Section 58-23-90 (1976) provides:
“An action may be brought against a motor carrier licensed under Article 5 of this chapter in any county through which the motor carrier operated.”
This section is applicable to a foreign motor carrier such as Mercury Motors, Inc., Windham v. Pace, 192 S. C. 271, 6 S. E. (2d) 270 (1939), and plaintiff has a choice between two otherwise proper venues where one defendant is a corporation and one a natural person. Deese v. Williams, 238 S. C. 292, 113 S. E. (2d) 823 (1960). Section 15-7-30 (1976).
The pertinent language of the Court was:
“As to the contention of the appellant that the plaintiff Davis, as the assignee of a 1/100 interest in the infant plaintiff’s cause of action, is not a proper party plaintiff in a suit brought by the assignee and assignor as joint plaintiffs, we think this contention was clearly decided adversely to the appellant in the case of Ridgeland Box Mfg. Co. v. Sinclair Refining Co., 216 S. C. 20, 56 S. E. (2d) 585.” Doremus, supra, 242 S. C. at 142-143, 130 S. E. (2d) 379.
Since partially abrogated by statute, see § 15-5-210.
While it is easy to suggest to a defendant, such as Mercury Motors, that it challenge in the circuit or probate court the appointment of an administrator as a device to create subject matter jurisdiction, there are several hurdles which such a challenge must surmount.

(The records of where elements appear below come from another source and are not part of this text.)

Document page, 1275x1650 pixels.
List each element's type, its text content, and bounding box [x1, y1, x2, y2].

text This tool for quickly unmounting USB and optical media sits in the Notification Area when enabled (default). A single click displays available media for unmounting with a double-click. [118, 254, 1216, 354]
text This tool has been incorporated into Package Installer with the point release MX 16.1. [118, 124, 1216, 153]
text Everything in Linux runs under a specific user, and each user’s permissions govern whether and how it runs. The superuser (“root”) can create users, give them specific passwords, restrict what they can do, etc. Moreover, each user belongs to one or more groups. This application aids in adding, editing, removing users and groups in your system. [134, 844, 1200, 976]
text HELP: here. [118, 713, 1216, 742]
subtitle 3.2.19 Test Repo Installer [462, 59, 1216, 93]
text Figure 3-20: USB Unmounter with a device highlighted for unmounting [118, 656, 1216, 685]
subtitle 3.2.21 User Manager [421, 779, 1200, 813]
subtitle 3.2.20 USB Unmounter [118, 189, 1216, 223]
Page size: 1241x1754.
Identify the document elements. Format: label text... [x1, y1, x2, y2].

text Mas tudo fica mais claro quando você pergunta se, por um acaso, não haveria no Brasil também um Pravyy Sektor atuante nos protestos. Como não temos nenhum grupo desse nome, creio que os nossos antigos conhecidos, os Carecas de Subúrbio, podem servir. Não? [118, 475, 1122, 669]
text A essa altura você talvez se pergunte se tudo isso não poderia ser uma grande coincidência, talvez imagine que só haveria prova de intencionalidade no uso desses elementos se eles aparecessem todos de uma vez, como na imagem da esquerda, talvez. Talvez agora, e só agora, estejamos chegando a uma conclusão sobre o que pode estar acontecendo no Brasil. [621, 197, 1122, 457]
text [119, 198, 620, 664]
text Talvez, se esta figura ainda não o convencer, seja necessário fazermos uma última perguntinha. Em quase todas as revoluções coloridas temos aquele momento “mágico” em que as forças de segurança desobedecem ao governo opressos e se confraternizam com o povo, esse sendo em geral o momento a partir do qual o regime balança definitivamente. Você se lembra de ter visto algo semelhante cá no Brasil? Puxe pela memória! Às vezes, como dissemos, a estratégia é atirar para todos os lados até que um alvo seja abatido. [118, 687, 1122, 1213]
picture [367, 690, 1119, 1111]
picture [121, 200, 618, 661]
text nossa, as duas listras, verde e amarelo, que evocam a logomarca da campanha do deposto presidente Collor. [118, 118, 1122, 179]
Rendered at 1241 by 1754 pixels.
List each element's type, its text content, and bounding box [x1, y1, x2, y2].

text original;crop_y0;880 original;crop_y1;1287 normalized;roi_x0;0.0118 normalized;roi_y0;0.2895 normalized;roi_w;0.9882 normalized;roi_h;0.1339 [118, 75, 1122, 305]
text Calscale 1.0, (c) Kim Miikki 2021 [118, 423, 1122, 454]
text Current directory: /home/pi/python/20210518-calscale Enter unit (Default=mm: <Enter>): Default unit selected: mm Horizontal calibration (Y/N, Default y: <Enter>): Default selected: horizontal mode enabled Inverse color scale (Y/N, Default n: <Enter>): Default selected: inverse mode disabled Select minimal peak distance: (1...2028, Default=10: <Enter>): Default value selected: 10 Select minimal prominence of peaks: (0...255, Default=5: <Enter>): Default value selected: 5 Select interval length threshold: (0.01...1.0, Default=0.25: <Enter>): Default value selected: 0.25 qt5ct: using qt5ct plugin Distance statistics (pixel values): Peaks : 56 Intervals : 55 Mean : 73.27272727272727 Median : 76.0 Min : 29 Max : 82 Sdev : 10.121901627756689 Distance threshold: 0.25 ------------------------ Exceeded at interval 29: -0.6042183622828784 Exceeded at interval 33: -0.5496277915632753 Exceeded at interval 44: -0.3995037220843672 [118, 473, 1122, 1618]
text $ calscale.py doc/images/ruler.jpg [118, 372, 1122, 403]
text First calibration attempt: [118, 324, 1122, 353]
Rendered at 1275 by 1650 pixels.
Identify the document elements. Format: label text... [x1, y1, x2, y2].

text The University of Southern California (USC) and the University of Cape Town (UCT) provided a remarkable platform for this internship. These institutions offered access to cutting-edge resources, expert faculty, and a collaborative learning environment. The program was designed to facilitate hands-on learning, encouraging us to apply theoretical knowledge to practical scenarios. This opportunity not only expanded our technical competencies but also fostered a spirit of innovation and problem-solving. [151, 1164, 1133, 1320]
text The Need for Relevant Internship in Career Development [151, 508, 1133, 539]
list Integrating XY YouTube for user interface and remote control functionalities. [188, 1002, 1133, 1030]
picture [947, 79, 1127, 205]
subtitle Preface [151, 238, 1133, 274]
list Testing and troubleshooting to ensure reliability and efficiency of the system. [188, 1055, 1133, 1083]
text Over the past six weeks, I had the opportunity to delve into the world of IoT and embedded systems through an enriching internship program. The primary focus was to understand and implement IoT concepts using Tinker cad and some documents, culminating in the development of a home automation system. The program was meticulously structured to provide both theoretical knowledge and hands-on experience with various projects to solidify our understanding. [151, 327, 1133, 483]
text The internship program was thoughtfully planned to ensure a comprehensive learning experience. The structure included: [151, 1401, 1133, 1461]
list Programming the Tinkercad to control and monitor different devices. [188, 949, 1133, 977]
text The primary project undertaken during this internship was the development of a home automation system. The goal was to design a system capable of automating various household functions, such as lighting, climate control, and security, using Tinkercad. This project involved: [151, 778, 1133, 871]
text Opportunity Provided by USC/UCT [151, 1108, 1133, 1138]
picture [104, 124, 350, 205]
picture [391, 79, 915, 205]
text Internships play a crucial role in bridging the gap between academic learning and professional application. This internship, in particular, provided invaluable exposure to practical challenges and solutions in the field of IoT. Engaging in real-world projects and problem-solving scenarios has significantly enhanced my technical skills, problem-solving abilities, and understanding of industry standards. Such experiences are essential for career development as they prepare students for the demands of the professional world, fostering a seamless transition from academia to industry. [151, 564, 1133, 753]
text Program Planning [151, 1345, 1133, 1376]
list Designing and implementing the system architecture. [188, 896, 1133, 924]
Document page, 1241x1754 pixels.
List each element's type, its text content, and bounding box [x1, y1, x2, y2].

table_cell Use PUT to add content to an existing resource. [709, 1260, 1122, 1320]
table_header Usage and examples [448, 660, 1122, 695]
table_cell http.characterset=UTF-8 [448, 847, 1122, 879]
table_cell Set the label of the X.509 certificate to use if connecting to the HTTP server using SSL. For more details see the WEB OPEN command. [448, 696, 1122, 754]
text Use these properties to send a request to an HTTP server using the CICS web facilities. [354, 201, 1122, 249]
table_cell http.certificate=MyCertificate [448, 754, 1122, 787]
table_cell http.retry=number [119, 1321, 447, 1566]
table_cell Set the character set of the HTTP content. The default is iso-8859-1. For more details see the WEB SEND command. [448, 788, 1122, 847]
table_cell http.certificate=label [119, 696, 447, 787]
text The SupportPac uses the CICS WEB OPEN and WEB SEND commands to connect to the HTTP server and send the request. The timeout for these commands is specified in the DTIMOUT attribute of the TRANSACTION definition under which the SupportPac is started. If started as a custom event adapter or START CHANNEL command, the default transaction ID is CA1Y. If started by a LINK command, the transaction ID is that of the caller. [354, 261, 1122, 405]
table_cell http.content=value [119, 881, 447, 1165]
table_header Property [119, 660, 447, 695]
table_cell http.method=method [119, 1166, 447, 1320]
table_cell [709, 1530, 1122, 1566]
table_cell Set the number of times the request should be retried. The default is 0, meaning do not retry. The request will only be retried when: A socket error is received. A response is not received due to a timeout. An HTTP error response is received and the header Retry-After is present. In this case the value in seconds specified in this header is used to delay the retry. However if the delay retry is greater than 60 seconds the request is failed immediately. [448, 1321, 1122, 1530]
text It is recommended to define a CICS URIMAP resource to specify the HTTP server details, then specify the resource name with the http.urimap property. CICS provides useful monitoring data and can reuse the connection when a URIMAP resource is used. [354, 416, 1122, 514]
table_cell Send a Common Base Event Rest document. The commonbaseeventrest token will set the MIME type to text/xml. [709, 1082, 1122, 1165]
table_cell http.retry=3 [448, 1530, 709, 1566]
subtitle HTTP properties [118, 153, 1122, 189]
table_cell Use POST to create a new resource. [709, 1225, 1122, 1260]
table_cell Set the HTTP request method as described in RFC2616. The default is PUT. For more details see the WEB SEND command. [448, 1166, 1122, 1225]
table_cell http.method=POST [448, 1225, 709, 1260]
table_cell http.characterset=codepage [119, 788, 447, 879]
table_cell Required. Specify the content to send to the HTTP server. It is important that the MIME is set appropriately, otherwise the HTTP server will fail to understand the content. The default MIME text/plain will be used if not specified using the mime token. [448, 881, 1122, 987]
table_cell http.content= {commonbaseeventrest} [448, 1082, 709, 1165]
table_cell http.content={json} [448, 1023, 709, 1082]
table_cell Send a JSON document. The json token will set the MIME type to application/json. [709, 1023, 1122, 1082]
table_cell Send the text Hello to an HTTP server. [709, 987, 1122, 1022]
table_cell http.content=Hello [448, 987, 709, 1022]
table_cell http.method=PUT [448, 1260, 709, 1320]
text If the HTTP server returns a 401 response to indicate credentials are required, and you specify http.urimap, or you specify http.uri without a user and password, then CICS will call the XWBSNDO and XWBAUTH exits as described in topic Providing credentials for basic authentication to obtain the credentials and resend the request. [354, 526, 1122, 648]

Two distinct lines of authority confront a would-be challenger. The first flows from an expansive reading of § 14-23-260.
*488“The jurisdiction assumed by any probate court in any case, so far as it depends on the place of residence or the location of the estate, shall not be contested in any suit or proceeding whatever, except in an appeal from the probate court in the original case or when the want of jurisdiction appears on the record.”
The reason for this section is to avoid upsetting an administration once the estate is settled and proceeds distributed. South Carolina National Bank of Charleston v. May, 211 S. C. 290, 44 S. E. (2d) 836, 839 (1947). But while the statute, by its terms, limits collateral attacks only when they concern the place of residence (of the deceased) or the location of the estate (see, Simmons v. Atlantic Coast Line RR Co., 235 F. Supp. 325 (E. D. S. C. 1964)), there is broad language in at least one case to the effect that no collateral attack on an administrator is permitted on any grounds. Mitchell v. Dreher, 150 S. C. 125, 147 S. E. 646 (1929). The federal courts have viewed § 14-23-260 as binding only on the state, and not the federal courts. Simmons v. Atlantic Coast Line RR Co., supra, at 329. However, in state court, the defendant may not usually challenge the appointment of an administrator other than by a direct action in the probate court under § 14-23-260.
While the issue was not raised on appeal and therefore the question is not before this Court, broad application of the Door Closing Statute, Section 15-5-150, as is effected by the Court in Gibbs v. Young, 242 S. C. 217, 130 S. E. (2d) 484 (1963), and by the majority here, works to the detriment of South Carolina defendants. Here, by sweeping application of the Door Closing Statute the plaintiff will be required to bring suit in Virginia against both parties thereby frustrating the legitimate desire of a South Carolina citizen to face suit in the State of his residence. I do not believe that the General Assembly intended to create such a hardship. I would restrict the statute to cases where none of the defendants are from South Carolina or the cause of action has no relationship whatsoever with the forum.